── RECORDS SHOWN

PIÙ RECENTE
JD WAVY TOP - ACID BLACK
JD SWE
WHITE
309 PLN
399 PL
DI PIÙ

────
── RECORDS SHOWN

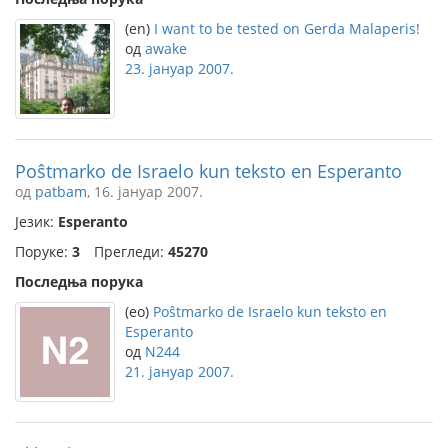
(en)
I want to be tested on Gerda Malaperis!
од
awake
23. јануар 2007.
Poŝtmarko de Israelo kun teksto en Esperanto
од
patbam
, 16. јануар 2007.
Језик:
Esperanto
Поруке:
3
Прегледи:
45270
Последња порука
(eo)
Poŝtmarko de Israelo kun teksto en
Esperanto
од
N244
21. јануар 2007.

────

→ AIM OF THE TASK: Everything from the line with "I want to be tested on Gerda Malaperis!" through the line with "21. јануар 2007." should be written out exactly as it appears above, end lines included, and nothing outside that range.

→ PROBLEM SOLUTION:
I want to be tested on Gerda Malaperis!
од
awake
23. јануар 2007.
Poŝtmarko de Israelo kun teksto en Esperanto
од
patbam
, 16. јануар 2007.
Језик:
Esperanto
Поруке:
3
Прегледи:
45270
Последња порука
(eo)
Poŝtmarko de Israelo kun teksto en
Esperanto
од
N244
21. јануар 2007.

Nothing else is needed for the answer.